Work to complete:
Rewrite the lines below with every "glass door" replaced by "sliding door" and nothing else changed, leaving out the pictures.

Supplied material:

+ + + +

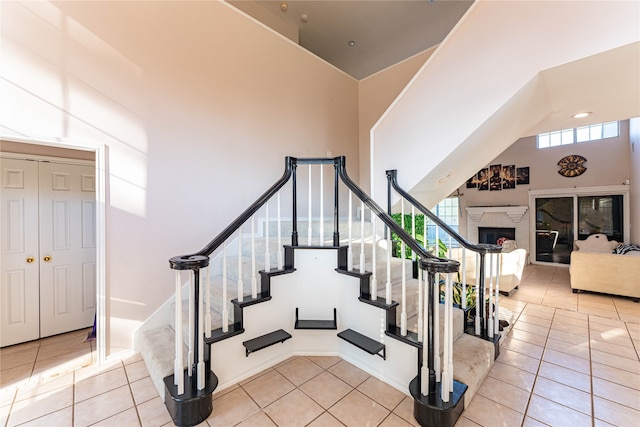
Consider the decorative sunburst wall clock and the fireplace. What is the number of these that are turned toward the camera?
2

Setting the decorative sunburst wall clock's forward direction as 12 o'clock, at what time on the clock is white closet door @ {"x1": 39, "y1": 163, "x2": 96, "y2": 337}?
The white closet door is roughly at 1 o'clock from the decorative sunburst wall clock.

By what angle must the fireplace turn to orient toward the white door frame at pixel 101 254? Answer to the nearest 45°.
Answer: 0° — it already faces it

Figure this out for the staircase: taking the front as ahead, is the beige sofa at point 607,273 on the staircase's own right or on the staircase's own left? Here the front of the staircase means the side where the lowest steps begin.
on the staircase's own left

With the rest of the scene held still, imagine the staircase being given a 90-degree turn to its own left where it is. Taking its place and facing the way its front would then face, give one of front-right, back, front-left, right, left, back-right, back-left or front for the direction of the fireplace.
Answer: front-left

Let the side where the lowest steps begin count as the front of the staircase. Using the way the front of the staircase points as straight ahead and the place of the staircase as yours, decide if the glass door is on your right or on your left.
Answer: on your left

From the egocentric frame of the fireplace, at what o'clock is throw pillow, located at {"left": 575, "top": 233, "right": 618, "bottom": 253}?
The throw pillow is roughly at 10 o'clock from the fireplace.

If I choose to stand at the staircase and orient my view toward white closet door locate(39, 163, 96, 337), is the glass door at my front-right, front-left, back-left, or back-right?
back-right

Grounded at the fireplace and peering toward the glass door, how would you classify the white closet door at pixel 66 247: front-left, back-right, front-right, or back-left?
back-right

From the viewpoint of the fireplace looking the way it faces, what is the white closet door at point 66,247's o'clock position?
The white closet door is roughly at 1 o'clock from the fireplace.
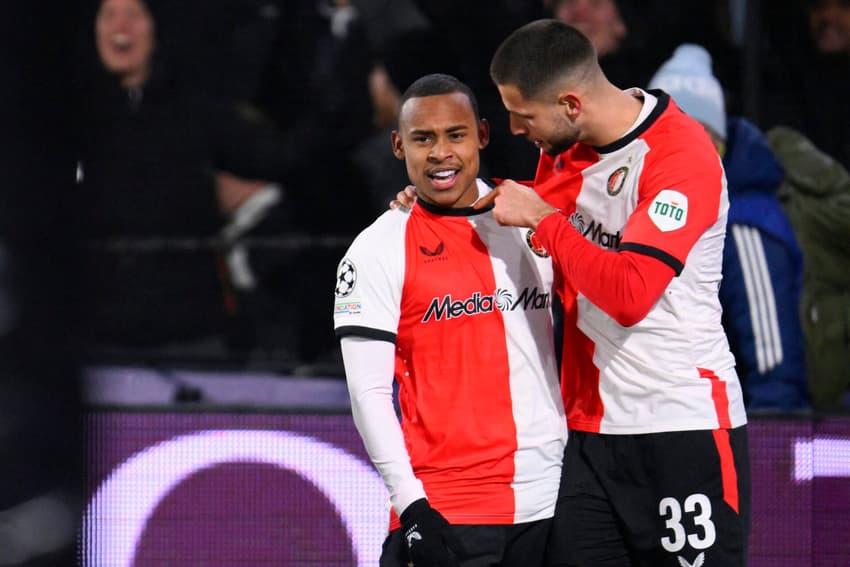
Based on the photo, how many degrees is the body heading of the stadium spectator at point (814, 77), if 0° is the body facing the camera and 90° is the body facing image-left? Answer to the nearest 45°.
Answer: approximately 0°

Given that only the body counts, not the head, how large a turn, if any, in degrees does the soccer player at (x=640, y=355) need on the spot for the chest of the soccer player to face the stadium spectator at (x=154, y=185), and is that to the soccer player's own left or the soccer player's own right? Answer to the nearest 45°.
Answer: approximately 90° to the soccer player's own right

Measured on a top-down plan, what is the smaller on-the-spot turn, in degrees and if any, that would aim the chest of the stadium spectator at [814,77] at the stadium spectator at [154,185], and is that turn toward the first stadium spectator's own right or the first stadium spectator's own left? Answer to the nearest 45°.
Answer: approximately 90° to the first stadium spectator's own right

+ + + +

Solution to the problem:
Consider the decorative sunburst wall clock and the fireplace. What is the number of these that are turned toward the camera?
2

Setting the decorative sunburst wall clock's forward direction as 12 o'clock, at what time on the clock is white closet door @ {"x1": 39, "y1": 163, "x2": 96, "y2": 337}?
The white closet door is roughly at 1 o'clock from the decorative sunburst wall clock.

By what angle must the fireplace turn to orient toward the white door frame at pixel 101 254? Answer to the nearest 45°.
Answer: 0° — it already faces it

Figure this out for the staircase: taking the front as ahead, is the beige sofa at point 607,273 on the staircase's own right or on the staircase's own left? Here the front of the staircase means the side where the lowest steps begin.
on the staircase's own left

With the rest of the scene held still, imagine the staircase being given a 90-degree turn to its own left where it is. Taking its place and facing the way its front would then face, give one of front-right, back, front-left, right, left, back-right, back-left or front for the direction of the fireplace.
Answer: front-left

Let the side where the lowest steps begin count as the front of the staircase. Using the way the front of the staircase points as straight ahead and the place of the staircase as yours, decide if the sliding door is on your right or on your left.
Answer: on your left

From the egocentric frame of the fireplace, at what o'clock is throw pillow, located at {"left": 575, "top": 233, "right": 618, "bottom": 253}?
The throw pillow is roughly at 10 o'clock from the fireplace.

If I choose to stand at the staircase and orient my view toward white closet door locate(39, 163, 96, 337), is the sliding door at my front-right, front-left, back-left, or back-right?
back-right

Grounded at the fireplace and peering toward the sliding door, how would you classify the white closet door at pixel 66 247: front-left, back-right, front-right, or back-left?
back-right

From the viewpoint of the fireplace looking the way it faces, what is the white closet door at point 66,247's o'clock position?
The white closet door is roughly at 1 o'clock from the fireplace.
Based on the photo, how many degrees is the body heading of the stadium spectator at point (814, 77), if 0° is the body facing the camera and 90° is the body facing image-left? Answer to the nearest 45°.
Answer: approximately 0°

Given that only the body counts, not the head, how large a turn, if any, in degrees does the soccer player at (x=640, y=355) need on the spot for the chest of the soccer player to face the stadium spectator at (x=154, y=185), and is that to the soccer player's own left or the soccer player's own right? Answer to the nearest 45°.
Answer: approximately 90° to the soccer player's own right

Measured on a top-down plan, what is the smaller on-the-spot turn, in degrees and if any, that would aim the chest of the stadium spectator at [814,77] at the stadium spectator at [154,185], and is that turn toward the first stadium spectator's own right or the first stadium spectator's own left? Answer to the nearest 45°.
Answer: approximately 90° to the first stadium spectator's own right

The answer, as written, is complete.